Thomas Mann’ın (1875-1955), Buddenbrooklar’dan sonra yazdığı Majesteleri Kral, Şeyda Öztürk’ün çevirisiyle Can Yayınları’nca yayımlandı.
İlk kez 1909’da yayımlanan Majesteleri Kral, dünya savaşlarının Avrupa’yı fizikî ve kültürel anlamda büsbütün değiştirmesinden hemen önce, iflasın eşiğinde küçük bir Alman devleti olan hayali Grimmburg’da geçiyor. Sanayinin kaderine terk edildiği, tarımın gelişmediği, madenlerin işletilmediği, demiryollarınınsa kâr payı verecek durumda olmadığı Grimmburg Grandükü’nün tek oğlu veliaht Prens Albrecht hastalıklı bir yapıya sahiptir ve yeterince yaşayamayacağından endişe edilmektedir. O nedenle tahtın ikinci varisi Klaus Heinrich doğduğunda bütün Grimmburg sevince boğulur. Ne var ki Klaus Heinrich de fiziksel bir kusurla doğmuştur, sol eli diğerine oranla kısadır ve asla tam olarak gelişmeyecek, buruşuk ve kısa kalacaktır. Ona başkalarıyla karşılaştığında elini saklaması öğretilir. Klaus Heinrich’i kendine dönmeye ve kendi varoluşu üzerine düşünmeye sevk eden acı verici bir deneyim olur bu. Yine de hastalıklı ama sert bir yapıya sahip Prens Albrecht’in aksine, Klaus Heinrich meraklı ve ince düşüncelidir. Çevresinde gördüğü her şeyi merak edip sorgular. Kurallara, formalitelere ve bunların yarattığı anlam dünyasına tabi, cafcaflı ama dış dünyadan kopuk, sadece kendi kendisiyle var olan aristokrat bir dünyadır onun çevresinde dönen. Dışarıdaki yaşamla ve gerçeklerle ilgisi yoktur. Klaus Heinrich çok geçmeden kendi “kusurlu” varoluşuna ve doğuştan getirdiği asil haklara bakarak başkalarını, halkı, sıradan insanı anlayamayacağını fark edecek, “aristokrasinin yalnızlığı”nı bizzat kendi ruhunda hissetmeye başlayacaktır. Aristokrat dünyadan her fırsatta kaçıp dışarıyı kolaçan etmek, böylece Klaus Heinrich’in en büyük eğlencesi olur. Zamanı geldiğinde Prens Albrecht tahttan feragat edip haklarını Klaus Heinrich’e devrettiğinde, belki de bu nedenle tebasındakilerin yerli yersiz her şikâyetini ciddiye alacak, nihayetinde kendi sınıfından olmayan bir burjuvanın kızına, Amerikalı zengin Spoelmann’ın kızı Imma’ya belki de yine bu nedenle âşık olup onunla hayatını birleştirecektir.
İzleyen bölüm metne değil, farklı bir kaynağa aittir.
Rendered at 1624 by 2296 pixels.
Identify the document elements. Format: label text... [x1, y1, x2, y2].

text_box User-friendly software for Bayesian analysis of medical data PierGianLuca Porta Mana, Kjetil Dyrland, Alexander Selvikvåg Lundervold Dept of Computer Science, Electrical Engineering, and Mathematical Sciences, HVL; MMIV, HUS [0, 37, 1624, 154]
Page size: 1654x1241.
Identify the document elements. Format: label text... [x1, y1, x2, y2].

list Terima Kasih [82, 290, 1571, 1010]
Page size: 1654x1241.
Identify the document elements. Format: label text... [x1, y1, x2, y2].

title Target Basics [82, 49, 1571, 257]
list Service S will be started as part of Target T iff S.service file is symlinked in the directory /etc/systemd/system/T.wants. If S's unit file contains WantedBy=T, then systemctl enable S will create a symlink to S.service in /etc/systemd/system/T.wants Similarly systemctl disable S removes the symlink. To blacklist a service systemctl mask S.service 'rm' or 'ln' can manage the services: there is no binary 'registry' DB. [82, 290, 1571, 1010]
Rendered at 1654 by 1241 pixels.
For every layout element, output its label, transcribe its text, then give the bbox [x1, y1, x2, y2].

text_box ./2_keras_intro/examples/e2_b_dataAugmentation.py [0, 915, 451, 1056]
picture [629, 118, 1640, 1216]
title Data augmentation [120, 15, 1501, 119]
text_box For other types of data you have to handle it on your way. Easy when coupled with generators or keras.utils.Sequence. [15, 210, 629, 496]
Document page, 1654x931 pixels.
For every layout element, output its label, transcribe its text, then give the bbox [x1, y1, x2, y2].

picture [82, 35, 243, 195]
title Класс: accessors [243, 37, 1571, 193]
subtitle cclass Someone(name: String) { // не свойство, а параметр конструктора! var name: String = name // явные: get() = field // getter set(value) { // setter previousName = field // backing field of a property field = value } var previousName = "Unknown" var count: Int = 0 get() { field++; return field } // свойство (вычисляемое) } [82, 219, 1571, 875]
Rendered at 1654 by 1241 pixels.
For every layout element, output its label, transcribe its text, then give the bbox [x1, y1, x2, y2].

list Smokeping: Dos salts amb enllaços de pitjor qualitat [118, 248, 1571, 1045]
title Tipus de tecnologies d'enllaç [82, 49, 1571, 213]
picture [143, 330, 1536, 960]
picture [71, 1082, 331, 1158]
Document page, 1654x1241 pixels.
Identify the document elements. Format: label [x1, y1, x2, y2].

Yazarın ikinci romanı olan Majesteleri Kral, XX. yüzyılın başlarında Alman topraklarında bir yerlerde kendi içine kapanmış, hayali bir grandükalığın hızla değişmekte olan dış dünyaya ayak uyduramayışını neredeyse Ortaçağ’a özgü bir masal diliyle betimliyor. Yerleştiği arka plan açısından ele alındığında, açıkça Wilhelm Almanyası’ndan (1890-1918) izler taşıdığı görülen Majesteleri Kral, Thomas Mann okurlarının 1924 tarihli Büyülü Dağ’da karşılaşacağı düşünsel eğilimlerin mikrokozmik habercisi olarak da yorumlanabilir.
Thomas Mann, 1875’te Almanya’da doğdu. 1898’de yayımladığı ve Der kleine Herr Friedemann (Küçük Friedemann) adı altında topladığı ilk öykülerinde, daha çok Schopenhauer ve Nietzsche ile Wagner’in etkisi altında kalarak sanatçının yaratma sorununa odaklanmıştı. Bu ilk öyküleri, 1901’de yayımlanmasının ardından Mann’ı üne kavuşturan Buddenbrooklar / Bir Ailenin Çöküşü adlı toplumsal roman izledi. 1903’te Tonio Kröger, 1912’de Venedik’te Ölüm yayımlandı. Daha sonra Büyülü Dağ’ı yazan Mann, Hitler iktidara gelince Almanya’dan ayrıldı. 1936’da ABD vatandaşlığına geçti ve Almanya’nın karanlık tablosunu çizdiği Yusuf ve Kardeşleri dörtlemesini yayımladı (1933-1942). Dörtlemenin ardından yazmaya koyulduğu Doktor Faustus’ta ise besteci Andreas Leverkühn’ün yaşamöyküsünün ışığında, Alman kültürünün barbarlığa yenik düşmesini anlattı. 1929’da Nobel Edebiyat Ödülü’nü alan Mann, 1955’te Zürich’te öldü.